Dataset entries
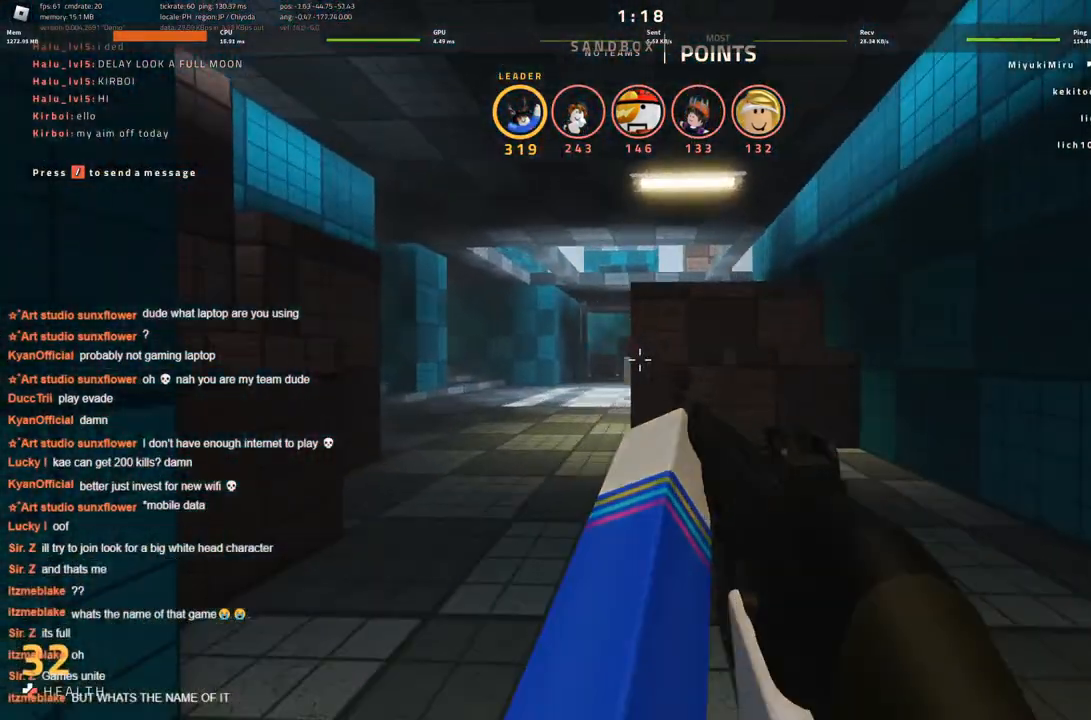
{"keys": ["a", "w"], "events": [[183, "a", "up"], [333, "a", "down"]]}
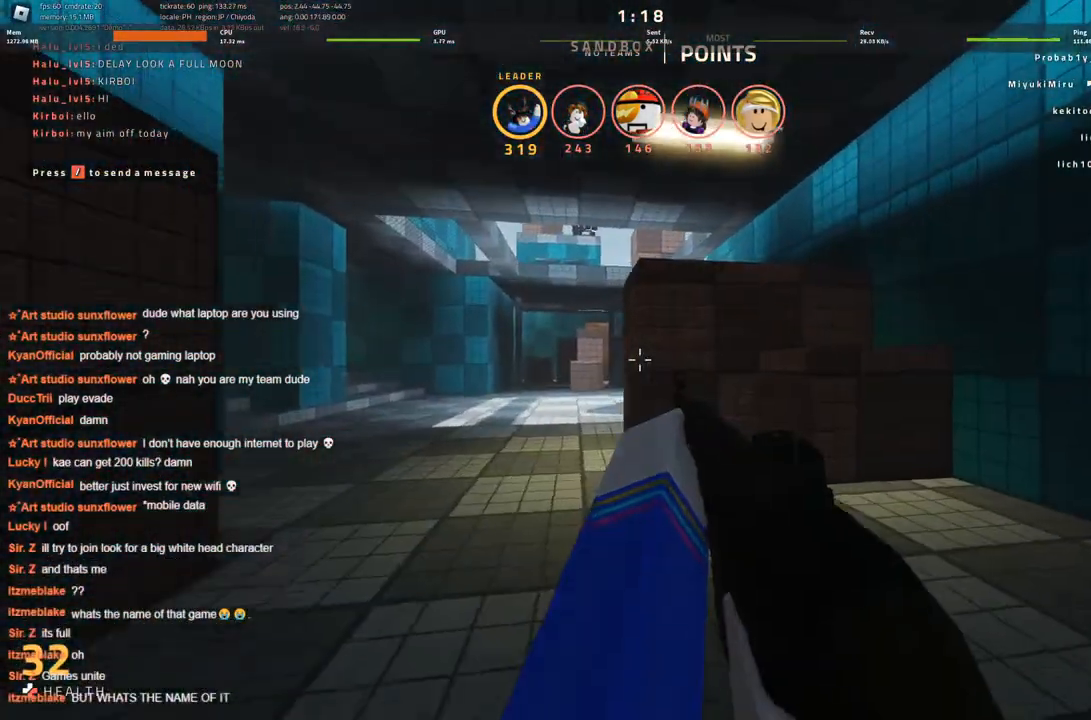
{"keys": ["a", "w"], "events": []}
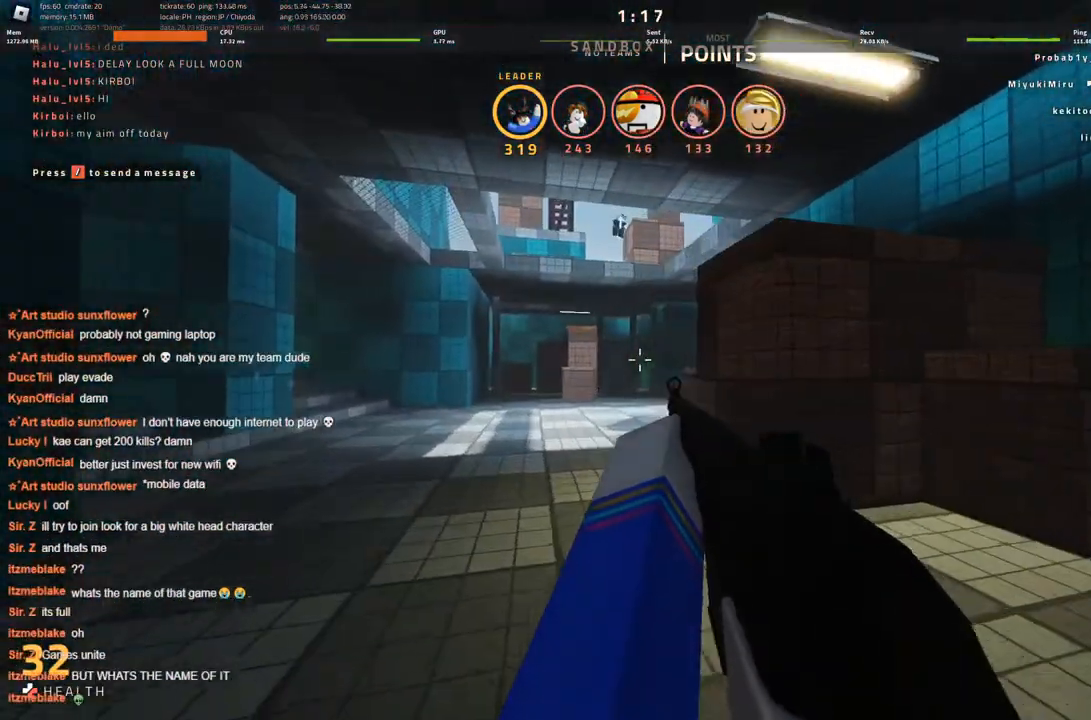
{"keys": ["a"], "events": [[300, "w", "up"]]}
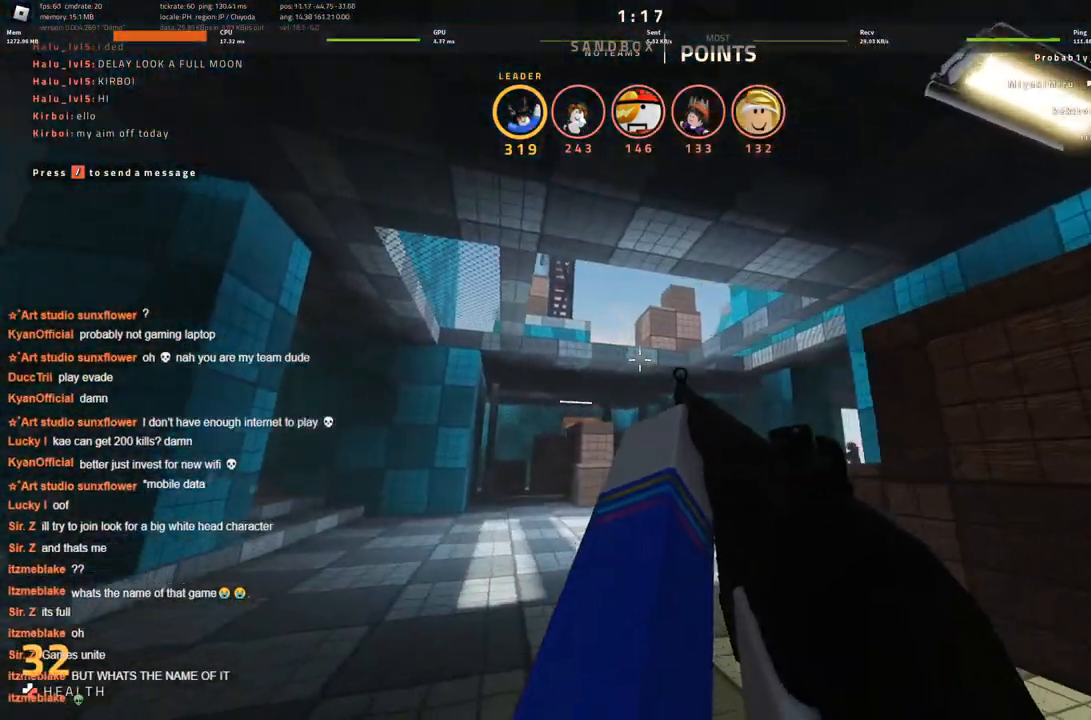
{"keys": [], "events": [[183, "a", "up"], [283, "d", "down"], [466, "d", "up"]]}
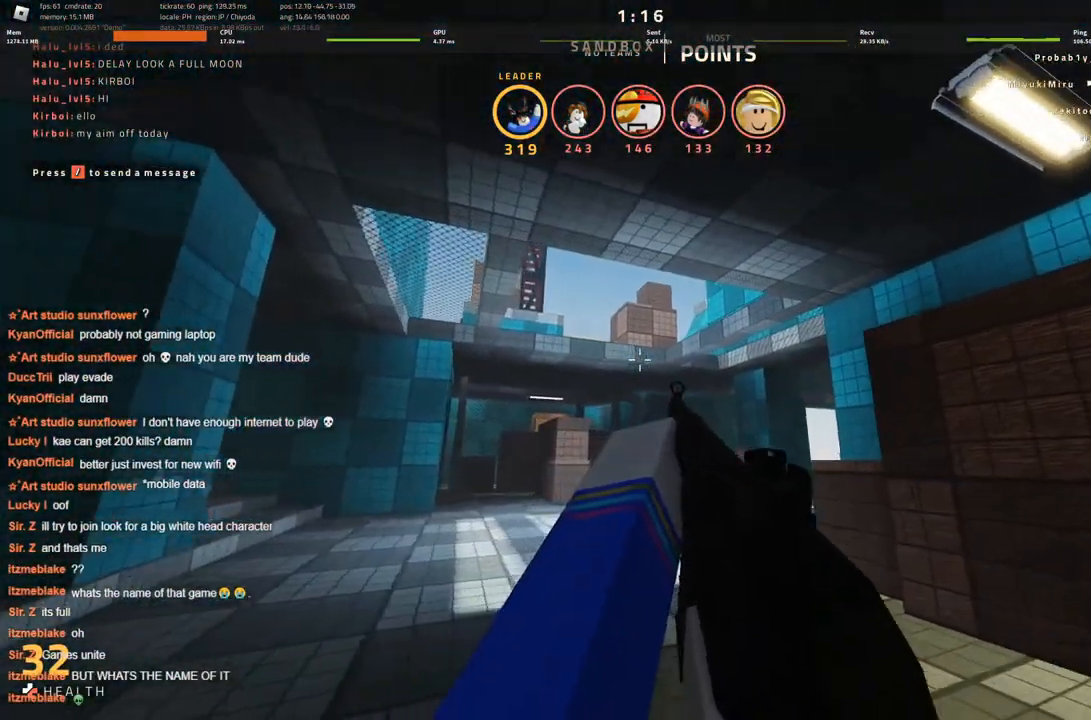
{"keys": ["a"], "events": [[16, "a", "down"]]}
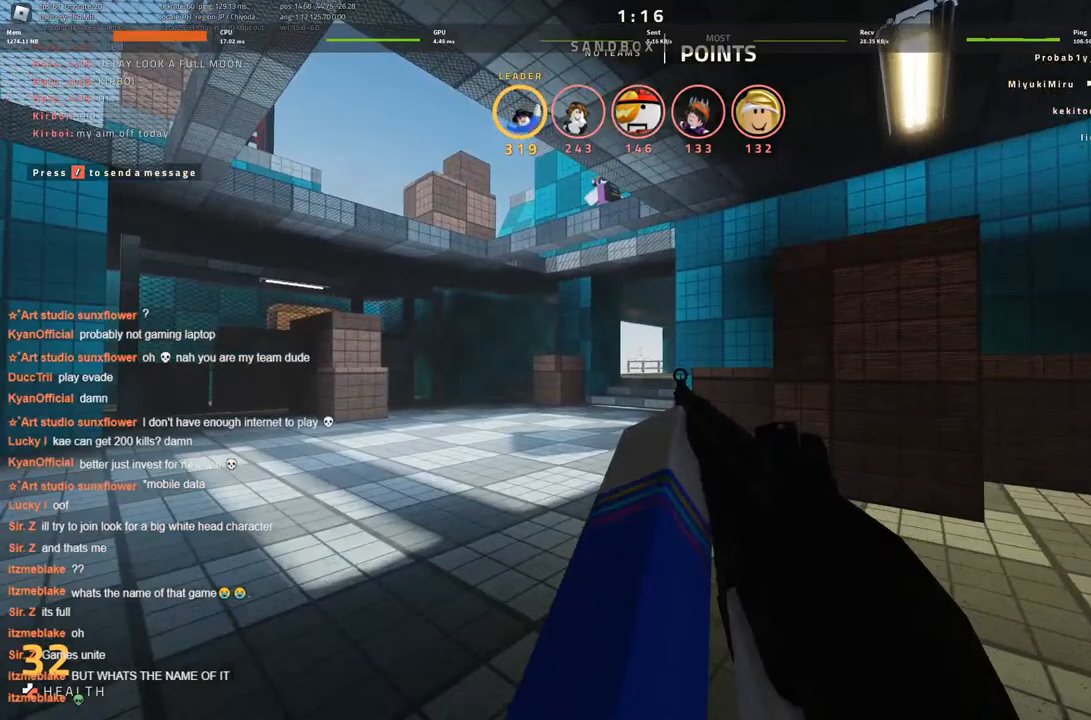
{"keys": ["d"], "events": [[200, "a", "up"], [400, "d", "down"]]}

**TASK TO COMPLETE**:
Review the entries above and return every line where "down" appears.

**PROBLEM SOLUTION**:
{"keys": ["a", "w"], "events": [[183, "a", "up"], [333, "a", "down"]]}
{"keys": [], "events": [[183, "a", "up"], [283, "d", "down"], [466, "d", "up"]]}
{"keys": ["a"], "events": [[16, "a", "down"]]}
{"keys": ["d"], "events": [[200, "a", "up"], [400, "d", "down"]]}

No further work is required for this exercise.